This is a study for the putto at left in Guercino's Saints Gertrude and Lucretia from 1645, now in the Galleria Sabauda (inv. 140; N. Turner, The Paintings of Guercino. A revised and Expanded Catalogue raisonné, Rome, 2017, no. 313, ill). The painting's history is well documented; it was commissioned by the Duca d'Altemps (presumably Gianpietro d'Altemps (1615-1691), who paid Guercino on 8 June 1645 the sum of 260 ducats after which is was placed as the altarpiece in the S. Nicola da Tolentino, Rome. A drawing showing the same composition with slight differences, is in the Royal Collection, Windsor (inv. 2945; D. Mahon and N. Turner, The Drawings of Guercino in the Collection of her Majesty the Queen at Windsor Castle, Cambridge, 1989, no. 408).

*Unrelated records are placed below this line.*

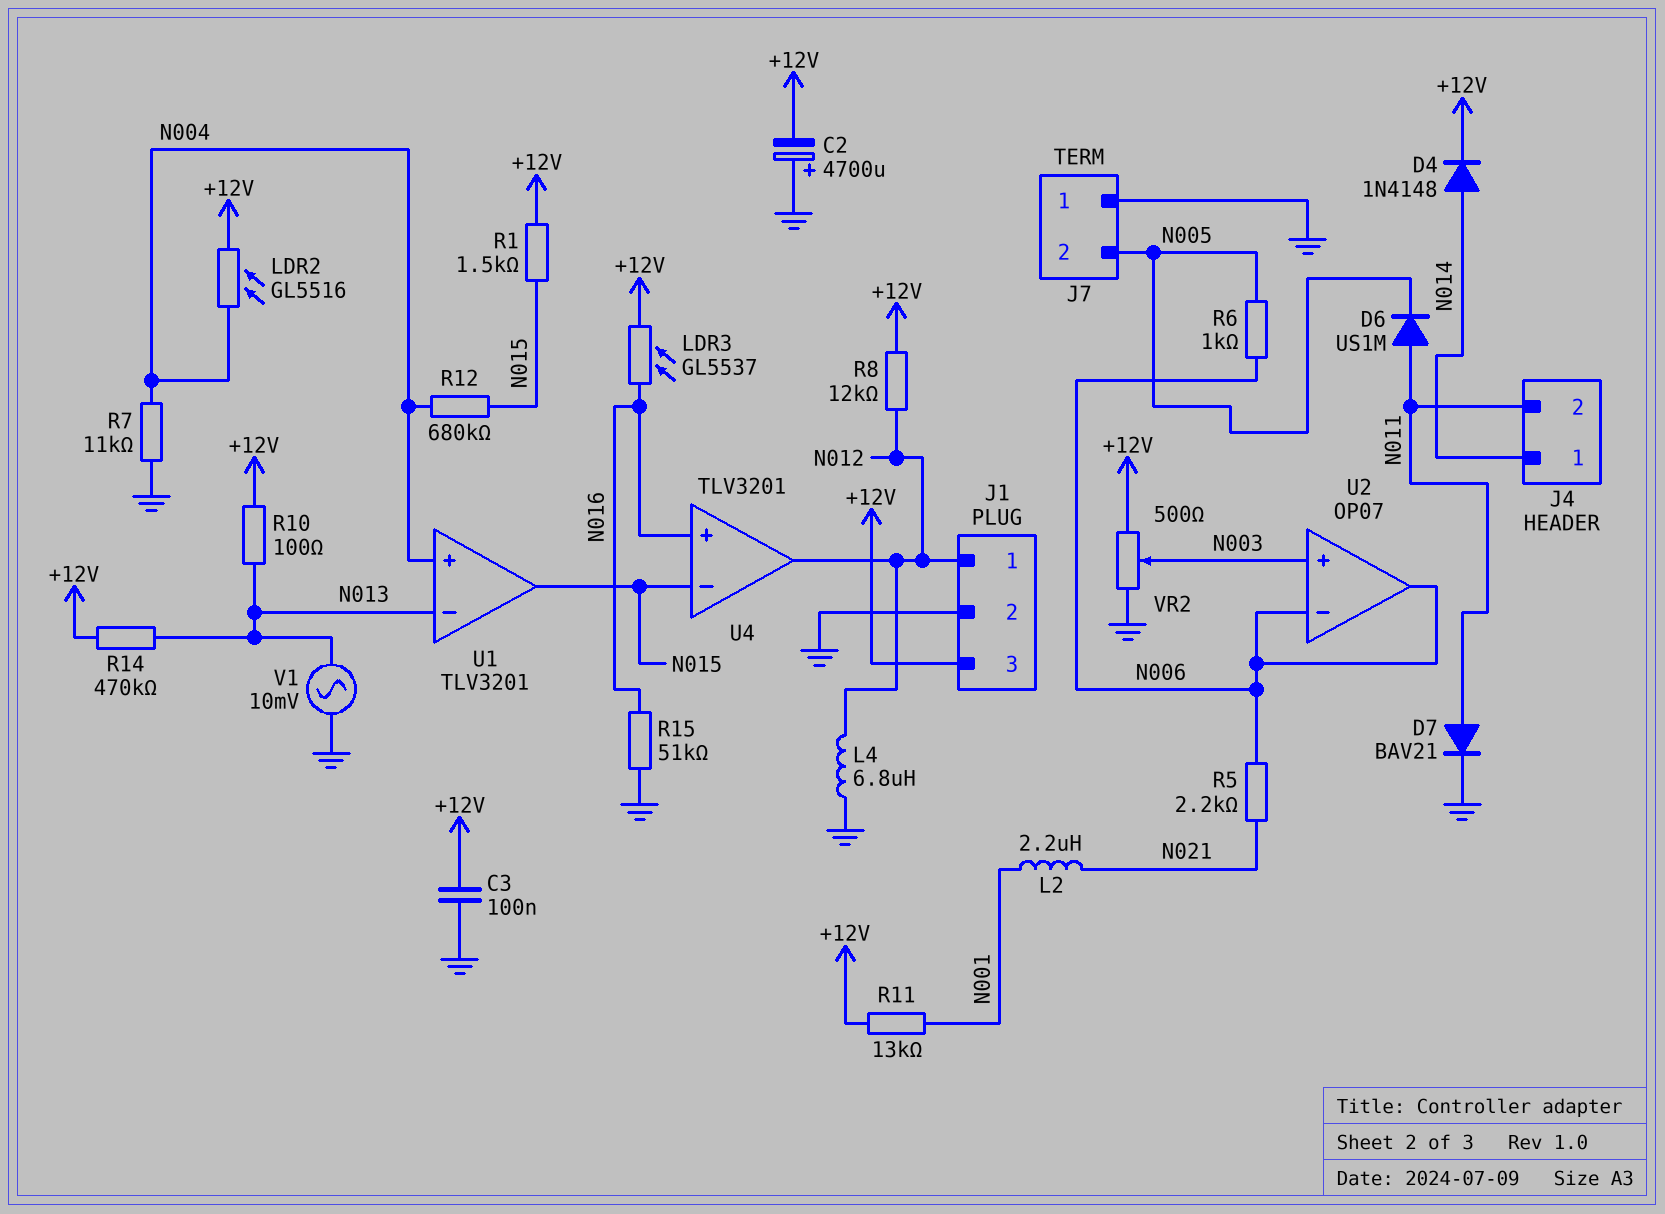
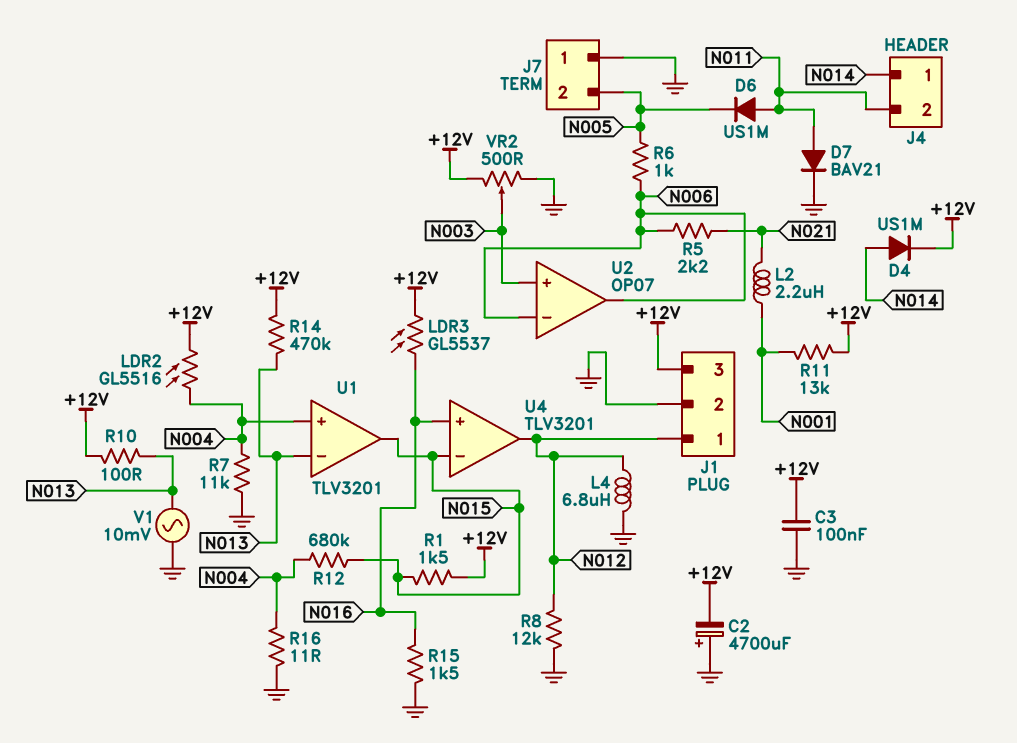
D4: diode 1N4148 (A N014, K +12V) -> diode US1M (A N014, K +12V)
R8: 12k (+12V, N012) -> 12k (GND, N012)
R15: 51k (GND, N016) -> 1.5k (GND, N016)
R16: none -> 11 (GND, N004)

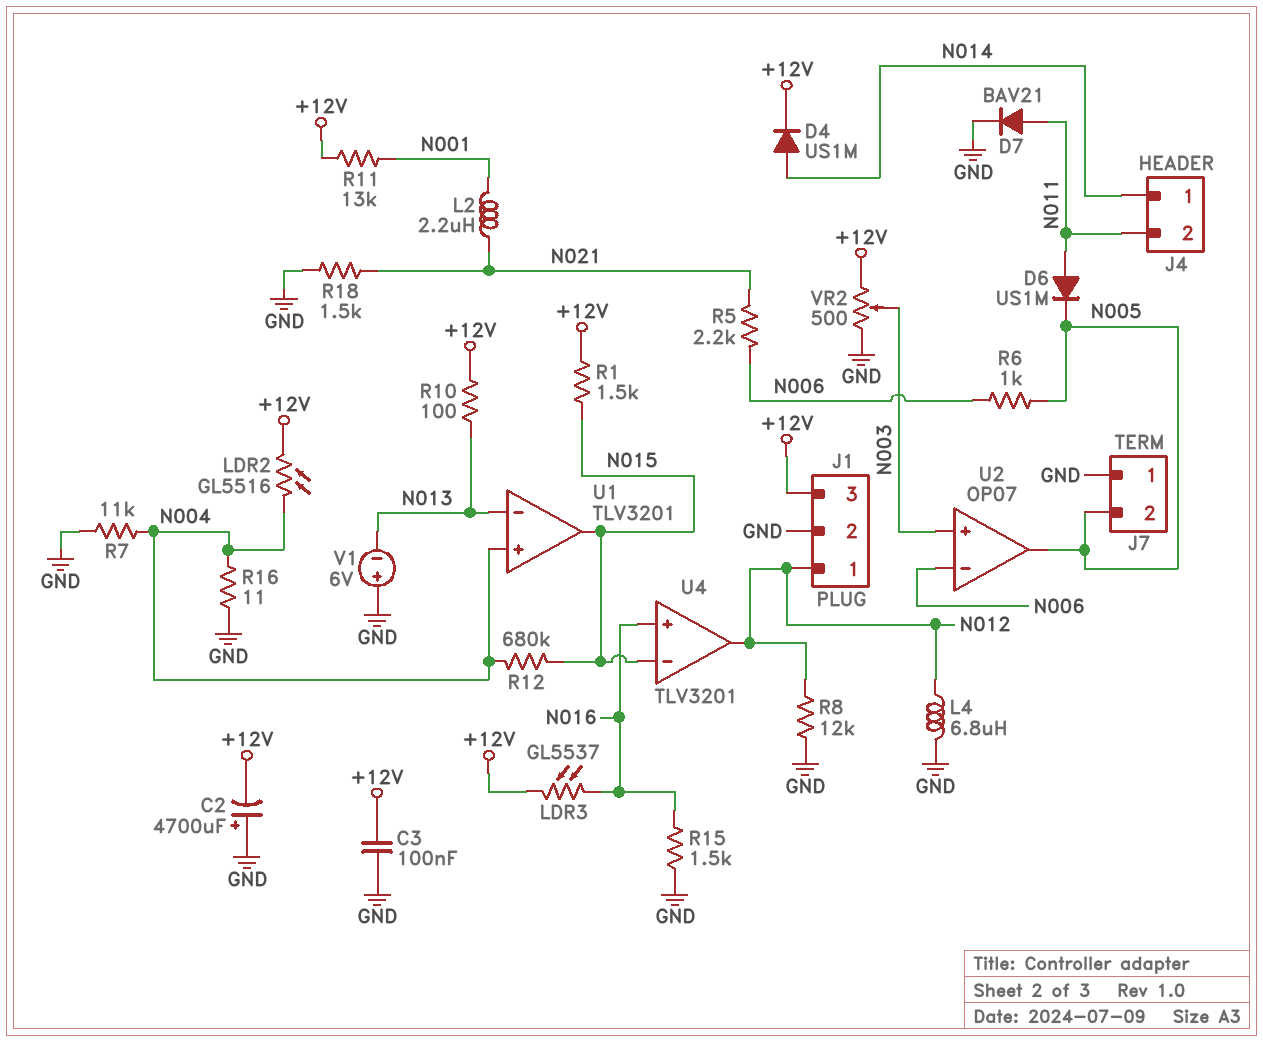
R14: 470k (+12V, N013) -> none
R18: none -> 1.5k (GND, N021)
U2 pin out: N006 -> N005
V1: AC 10mV (GND, N013) -> 6V (plus GND, minus N013)

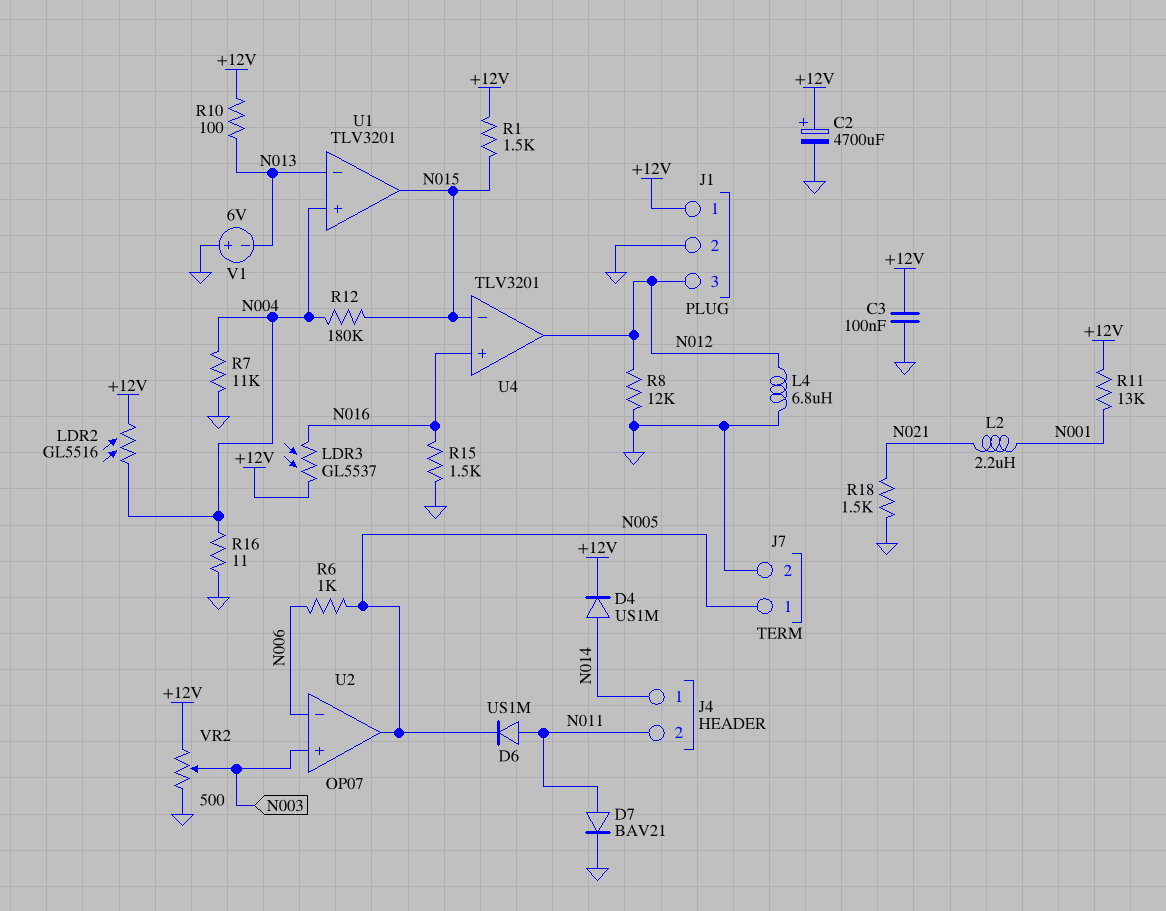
C2: 4700uF (plus GND, minus +12V) -> 4700uF (plus +12V, minus GND)
J1 pin 1: N012 -> +12V
J1 pin 3: +12V -> N012
J7 pin 1: GND -> N005
J7 pin 2: N005 -> GND
R5: 2.2k (N006, N021) -> none
R12: 680k (N004, N015) -> 180k (N004, N015)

The drawing’s provenance is of considerable interest as the mount bears an inscription and numbering on the reverse in the hand of the Florentine collector Francesco Maria Niccolò Gabburri (1676–1742). Gabburri was among the earliest 18th-century Italian collectors to own a group of Guercino drawings, with his French contemporary Pierre Crozat also collecting the artist in his respective country. While it is known Crozat’s collection derived from the heirs of Conte Carlo Cesare Malvasia of Bologna the precise source of Gabburri’s group of works is unknown. It is thought they may have come directly from the artist’s heirs. Much of Gabburri’s Guercino collection survives but comparatively few retain their original mounts making this piece unusual in its provenance and direct link to the collectors own hand. Another drawing by Guercino, showing A study of a winged angel, ub the William Humphreys Art Gallery, Kimberley, also survives on a Gabburri mount (see 'The Italian drawings collection of Cavaliere Francesco Maria Niccolò Gabburri (1676–1742),’ in Collecting Prints & Drawings in Europe c. 1500–1750, C. Baker et al., Ashgate, 2003, p. 202).
We are grateful to Nicholas Turner for his assistance in cataloguing this drawing and for confirming the attribution to Guercino.